Beginning with the line that holds "left back paw: (418, 489)" and ending with the last line, please repeat the entries exactly and omit the pictures.

**** MATERIAL FOR THIS TASK

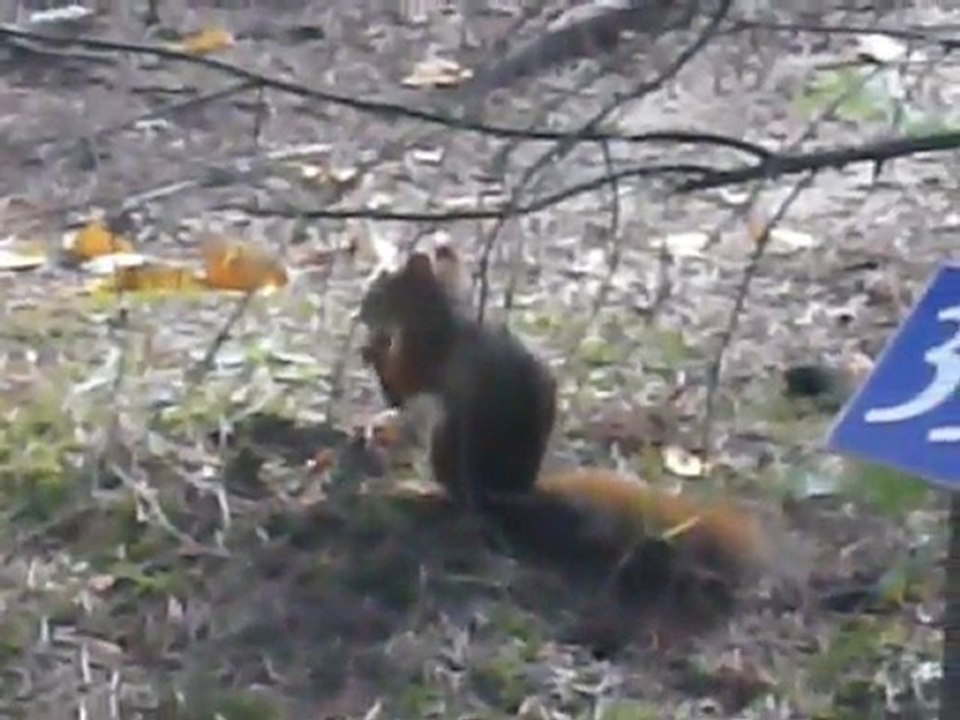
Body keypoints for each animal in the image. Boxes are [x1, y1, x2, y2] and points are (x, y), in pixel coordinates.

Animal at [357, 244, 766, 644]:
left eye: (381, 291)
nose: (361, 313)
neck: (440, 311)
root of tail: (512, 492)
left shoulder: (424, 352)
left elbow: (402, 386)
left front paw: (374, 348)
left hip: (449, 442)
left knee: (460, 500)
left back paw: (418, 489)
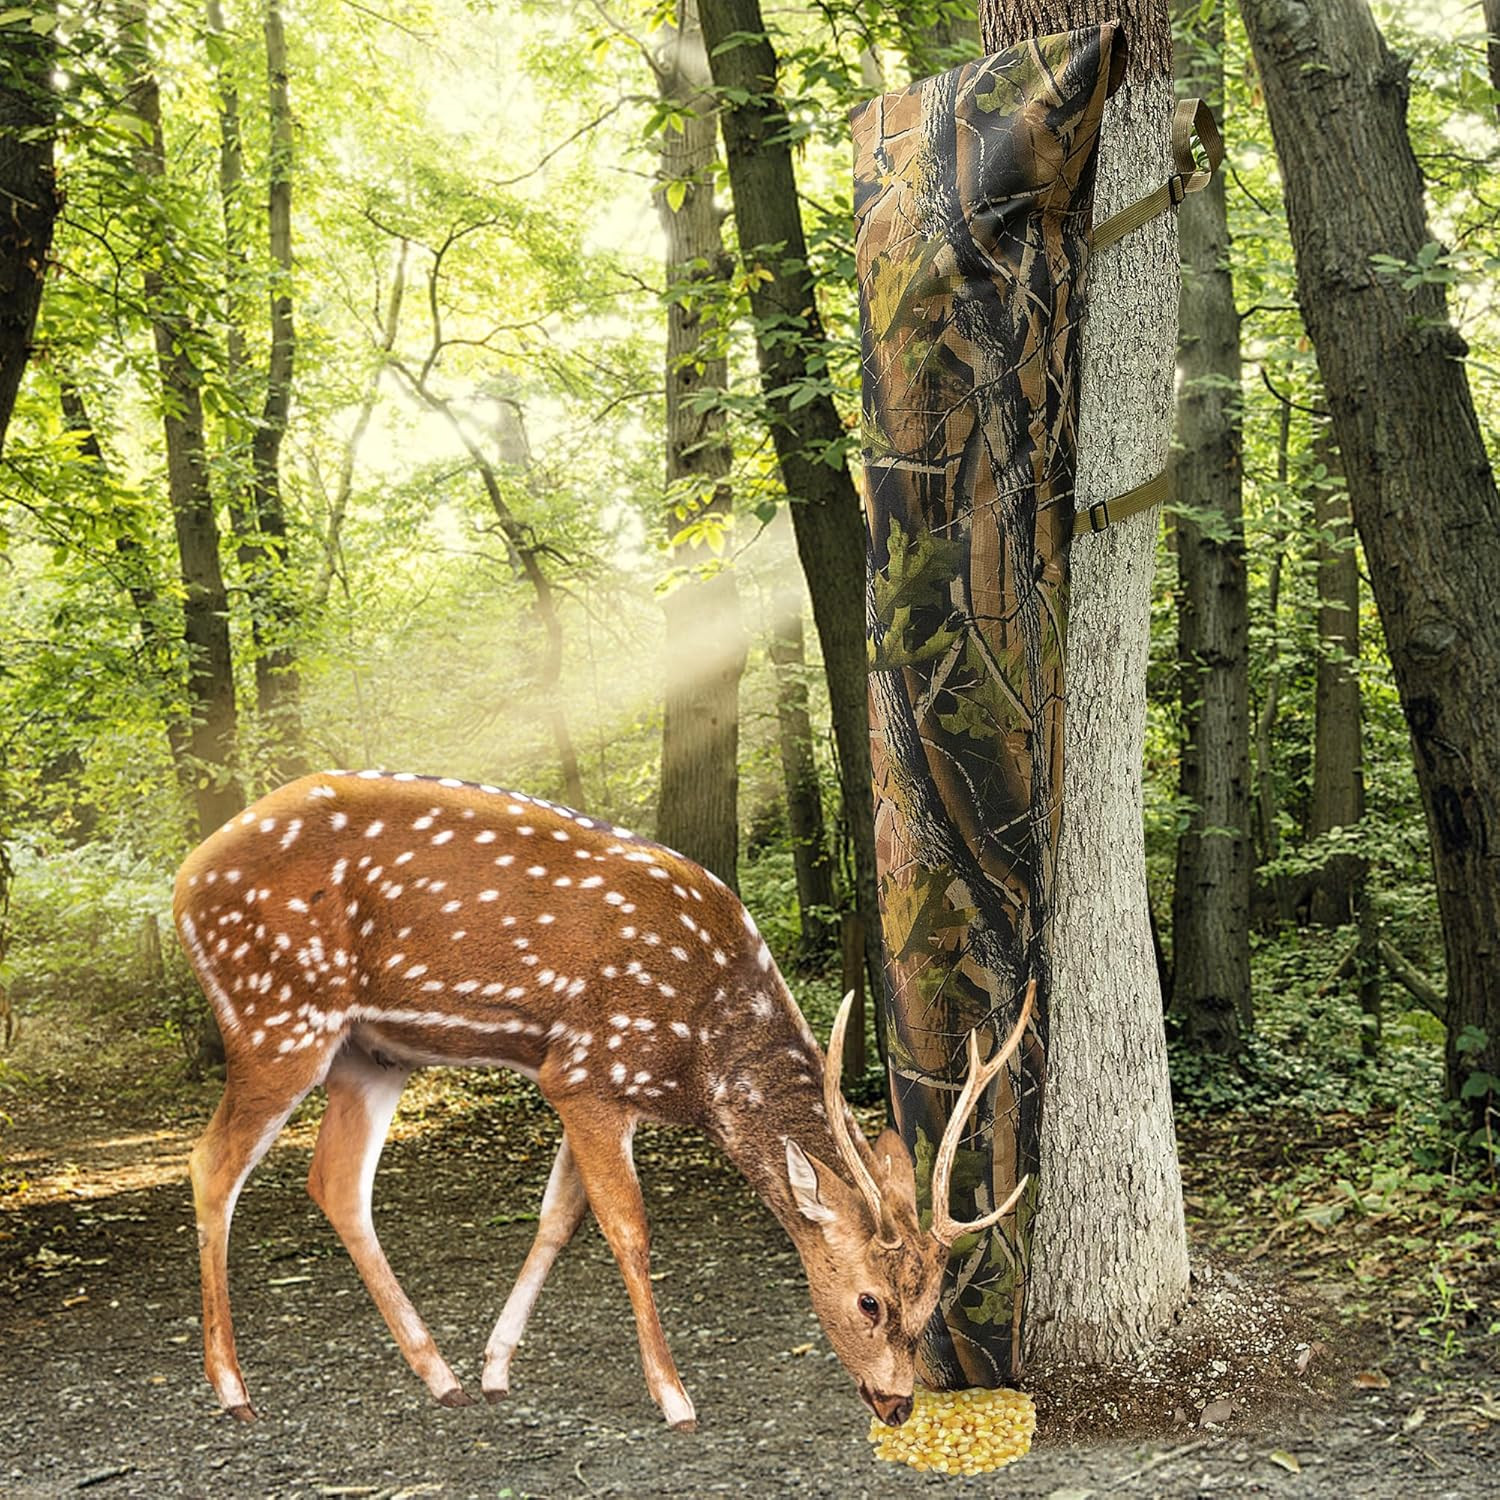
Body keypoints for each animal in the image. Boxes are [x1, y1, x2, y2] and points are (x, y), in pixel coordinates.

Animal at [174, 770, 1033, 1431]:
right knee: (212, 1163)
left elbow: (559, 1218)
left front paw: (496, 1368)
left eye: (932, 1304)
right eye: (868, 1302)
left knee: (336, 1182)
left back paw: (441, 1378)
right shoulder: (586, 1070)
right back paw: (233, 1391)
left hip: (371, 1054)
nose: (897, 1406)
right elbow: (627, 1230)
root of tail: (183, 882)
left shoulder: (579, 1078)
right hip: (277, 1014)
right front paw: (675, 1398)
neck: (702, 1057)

********

SOLUTION:
left back paw: (418, 489)
Body keypoints for each animal in the image. Boxes are [x1, y1, x2, y2] and points are (x, y), in pixel coordinates.

Animal at [174, 770, 1033, 1431]:
right knee: (212, 1163)
left elbow: (559, 1218)
left front paw: (496, 1368)
left eye: (932, 1304)
right eye: (868, 1302)
left knee: (336, 1182)
left back paw: (441, 1378)
right shoulder: (586, 1070)
right back paw: (233, 1391)
left hip: (371, 1054)
nose: (897, 1406)
right elbow: (627, 1230)
root of tail: (183, 882)
left shoulder: (579, 1078)
right hip: (277, 1014)
right front paw: (675, 1398)
neck: (702, 1057)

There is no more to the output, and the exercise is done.